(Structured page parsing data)
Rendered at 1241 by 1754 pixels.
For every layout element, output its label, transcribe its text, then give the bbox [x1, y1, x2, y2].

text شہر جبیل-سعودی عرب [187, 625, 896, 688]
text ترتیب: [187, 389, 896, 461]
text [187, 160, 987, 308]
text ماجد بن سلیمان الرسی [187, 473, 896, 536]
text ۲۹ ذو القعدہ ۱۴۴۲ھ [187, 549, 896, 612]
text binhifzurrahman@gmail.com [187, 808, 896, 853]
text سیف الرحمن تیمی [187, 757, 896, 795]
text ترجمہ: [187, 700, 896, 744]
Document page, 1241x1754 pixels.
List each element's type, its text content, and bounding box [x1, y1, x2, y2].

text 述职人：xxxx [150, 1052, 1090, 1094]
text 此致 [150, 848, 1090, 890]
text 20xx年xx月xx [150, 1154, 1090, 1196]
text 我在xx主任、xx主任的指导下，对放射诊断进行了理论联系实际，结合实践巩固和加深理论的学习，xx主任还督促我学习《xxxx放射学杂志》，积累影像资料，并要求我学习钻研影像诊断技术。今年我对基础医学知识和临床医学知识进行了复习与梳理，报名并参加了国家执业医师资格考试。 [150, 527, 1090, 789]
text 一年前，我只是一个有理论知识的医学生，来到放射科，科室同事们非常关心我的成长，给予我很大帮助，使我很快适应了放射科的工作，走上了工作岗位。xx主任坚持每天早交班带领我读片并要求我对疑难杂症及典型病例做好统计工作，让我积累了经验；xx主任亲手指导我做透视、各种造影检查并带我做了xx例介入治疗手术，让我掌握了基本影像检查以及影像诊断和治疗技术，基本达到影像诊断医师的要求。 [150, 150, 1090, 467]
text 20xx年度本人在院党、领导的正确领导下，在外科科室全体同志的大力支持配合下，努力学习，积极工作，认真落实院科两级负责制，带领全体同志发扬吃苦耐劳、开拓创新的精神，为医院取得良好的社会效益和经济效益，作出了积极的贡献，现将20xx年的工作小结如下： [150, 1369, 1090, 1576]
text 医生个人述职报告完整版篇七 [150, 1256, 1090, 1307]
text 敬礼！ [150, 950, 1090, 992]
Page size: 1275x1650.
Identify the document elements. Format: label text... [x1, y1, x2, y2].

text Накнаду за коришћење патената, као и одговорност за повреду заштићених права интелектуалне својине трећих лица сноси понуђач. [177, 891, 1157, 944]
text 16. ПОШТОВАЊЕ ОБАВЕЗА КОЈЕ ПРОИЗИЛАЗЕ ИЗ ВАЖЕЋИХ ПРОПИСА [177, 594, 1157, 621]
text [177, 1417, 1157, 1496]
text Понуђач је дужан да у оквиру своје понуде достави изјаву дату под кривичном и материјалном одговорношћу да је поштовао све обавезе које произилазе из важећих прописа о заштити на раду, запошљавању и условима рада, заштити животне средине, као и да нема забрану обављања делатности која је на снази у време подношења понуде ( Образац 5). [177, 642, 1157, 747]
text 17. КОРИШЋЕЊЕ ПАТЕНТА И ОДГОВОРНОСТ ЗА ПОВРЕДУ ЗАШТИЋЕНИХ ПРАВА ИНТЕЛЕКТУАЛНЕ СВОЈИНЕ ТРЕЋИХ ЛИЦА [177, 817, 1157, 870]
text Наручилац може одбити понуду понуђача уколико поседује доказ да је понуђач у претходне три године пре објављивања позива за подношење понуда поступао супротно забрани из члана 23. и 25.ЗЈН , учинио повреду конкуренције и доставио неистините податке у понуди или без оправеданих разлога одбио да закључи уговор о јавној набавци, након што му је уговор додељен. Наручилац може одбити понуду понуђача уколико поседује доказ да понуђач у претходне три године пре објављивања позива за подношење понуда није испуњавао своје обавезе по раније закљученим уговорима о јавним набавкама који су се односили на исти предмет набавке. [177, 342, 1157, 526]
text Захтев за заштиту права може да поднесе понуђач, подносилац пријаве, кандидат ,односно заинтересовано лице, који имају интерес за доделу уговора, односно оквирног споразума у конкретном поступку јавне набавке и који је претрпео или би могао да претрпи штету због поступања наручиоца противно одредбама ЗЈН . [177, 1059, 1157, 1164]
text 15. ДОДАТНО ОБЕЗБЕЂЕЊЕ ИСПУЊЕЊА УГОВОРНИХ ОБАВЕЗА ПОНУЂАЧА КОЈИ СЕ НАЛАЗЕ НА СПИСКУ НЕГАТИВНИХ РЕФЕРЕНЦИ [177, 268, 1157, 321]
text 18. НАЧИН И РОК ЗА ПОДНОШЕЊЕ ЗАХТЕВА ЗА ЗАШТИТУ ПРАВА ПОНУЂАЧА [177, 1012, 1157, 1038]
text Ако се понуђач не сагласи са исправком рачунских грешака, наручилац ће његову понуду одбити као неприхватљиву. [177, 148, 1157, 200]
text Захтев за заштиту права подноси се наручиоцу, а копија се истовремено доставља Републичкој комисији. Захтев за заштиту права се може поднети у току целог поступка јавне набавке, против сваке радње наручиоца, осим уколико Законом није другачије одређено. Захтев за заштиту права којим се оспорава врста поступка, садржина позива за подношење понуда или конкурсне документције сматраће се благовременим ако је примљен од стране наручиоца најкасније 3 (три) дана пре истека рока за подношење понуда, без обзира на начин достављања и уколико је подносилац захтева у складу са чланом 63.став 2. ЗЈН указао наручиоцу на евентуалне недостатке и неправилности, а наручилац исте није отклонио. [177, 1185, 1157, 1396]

Your goal -
Each line above must be printed exactly as it appears.

Response -
Rendered at 1241 by 1754 pixels.
For every layout element, output its label, transcribe its text, then give the bbox [x1, y1, x2, y2].

text شہر جبیل-سعودی عرب [187, 625, 896, 688]
text ترتیب: [187, 389, 896, 461]
text [187, 160, 987, 308]
text ماجد بن سلیمان الرسی [187, 473, 896, 536]
text ۲۹ ذو القعدہ ۱۴۴۲ھ [187, 549, 896, 612]
text binhifzurrahman@gmail.com [187, 808, 896, 853]
text سیف الرحمن تیمی [187, 757, 896, 795]
text ترجمہ: [187, 700, 896, 744]
Document page, 1241x1754 pixels.
List each element's type, its text content, and bounding box [x1, y1, x2, y2].

text 述职人：xxxx [150, 1052, 1090, 1094]
text 此致 [150, 848, 1090, 890]
text 20xx年xx月xx [150, 1154, 1090, 1196]
text 我在xx主任、xx主任的指导下，对放射诊断进行了理论联系实际，结合实践巩固和加深理论的学习，xx主任还督促我学习《xxxx放射学杂志》，积累影像资料，并要求我学习钻研影像诊断技术。今年我对基础医学知识和临床医学知识进行了复习与梳理，报名并参加了国家执业医师资格考试。 [150, 527, 1090, 789]
text 一年前，我只是一个有理论知识的医学生，来到放射科，科室同事们非常关心我的成长，给予我很大帮助，使我很快适应了放射科的工作，走上了工作岗位。xx主任坚持每天早交班带领我读片并要求我对疑难杂症及典型病例做好统计工作，让我积累了经验；xx主任亲手指导我做透视、各种造影检查并带我做了xx例介入治疗手术，让我掌握了基本影像检查以及影像诊断和治疗技术，基本达到影像诊断医师的要求。 [150, 150, 1090, 467]
text 20xx年度本人在院党、领导的正确领导下，在外科科室全体同志的大力支持配合下，努力学习，积极工作，认真落实院科两级负责制，带领全体同志发扬吃苦耐劳、开拓创新的精神，为医院取得良好的社会效益和经济效益，作出了积极的贡献，现将20xx年的工作小结如下： [150, 1369, 1090, 1576]
text 医生个人述职报告完整版篇七 [150, 1256, 1090, 1307]
text 敬礼！ [150, 950, 1090, 992]
Page size: 1275x1650.
Identify the document elements. Format: label text... [x1, y1, x2, y2].

text Накнаду за коришћење патената, као и одговорност за повреду заштићених права интелектуалне својине трећих лица сноси понуђач. [177, 891, 1157, 944]
text 16. ПОШТОВАЊЕ ОБАВЕЗА КОЈЕ ПРОИЗИЛАЗЕ ИЗ ВАЖЕЋИХ ПРОПИСА [177, 594, 1157, 621]
text [177, 1417, 1157, 1496]
text Понуђач је дужан да у оквиру своје понуде достави изјаву дату под кривичном и материјалном одговорношћу да је поштовао све обавезе које произилазе из важећих прописа о заштити на раду, запошљавању и условима рада, заштити животне средине, као и да нема забрану обављања делатности која је на снази у време подношења понуде ( Образац 5). [177, 642, 1157, 747]
text 17. КОРИШЋЕЊЕ ПАТЕНТА И ОДГОВОРНОСТ ЗА ПОВРЕДУ ЗАШТИЋЕНИХ ПРАВА ИНТЕЛЕКТУАЛНЕ СВОЈИНЕ ТРЕЋИХ ЛИЦА [177, 817, 1157, 870]
text Наручилац може одбити понуду понуђача уколико поседује доказ да је понуђач у претходне три године пре објављивања позива за подношење понуда поступао супротно забрани из члана 23. и 25.ЗЈН , учинио повреду конкуренције и доставио неистините податке у понуди или без оправеданих разлога одбио да закључи уговор о јавној набавци, након што му је уговор додељен. Наручилац може одбити понуду понуђача уколико поседује доказ да понуђач у претходне три године пре објављивања позива за подношење понуда није испуњавао своје обавезе по раније закљученим уговорима о јавним набавкама који су се односили на исти предмет набавке. [177, 342, 1157, 526]
text Захтев за заштиту права може да поднесе понуђач, подносилац пријаве, кандидат ,односно заинтересовано лице, који имају интерес за доделу уговора, односно оквирног споразума у конкретном поступку јавне набавке и који је претрпео или би могао да претрпи штету због поступања наручиоца противно одредбама ЗЈН . [177, 1059, 1157, 1164]
text 15. ДОДАТНО ОБЕЗБЕЂЕЊЕ ИСПУЊЕЊА УГОВОРНИХ ОБАВЕЗА ПОНУЂАЧА КОЈИ СЕ НАЛАЗЕ НА СПИСКУ НЕГАТИВНИХ РЕФЕРЕНЦИ [177, 268, 1157, 321]
text 18. НАЧИН И РОК ЗА ПОДНОШЕЊЕ ЗАХТЕВА ЗА ЗАШТИТУ ПРАВА ПОНУЂАЧА [177, 1012, 1157, 1038]
text Ако се понуђач не сагласи са исправком рачунских грешака, наручилац ће његову понуду одбити као неприхватљиву. [177, 148, 1157, 200]
text Захтев за заштиту права подноси се наручиоцу, а копија се истовремено доставља Републичкој комисији. Захтев за заштиту права се може поднети у току целог поступка јавне набавке, против сваке радње наручиоца, осим уколико Законом није другачије одређено. Захтев за заштиту права којим се оспорава врста поступка, садржина позива за подношење понуда или конкурсне документције сматраће се благовременим ако је примљен од стране наручиоца најкасније 3 (три) дана пре истека рока за подношење понуда, без обзира на начин достављања и уколико је подносилац захтева у складу са чланом 63.став 2. ЗЈН указао наручиоцу на евентуалне недостатке и неправилности, а наручилац исте није отклонио. [177, 1185, 1157, 1396]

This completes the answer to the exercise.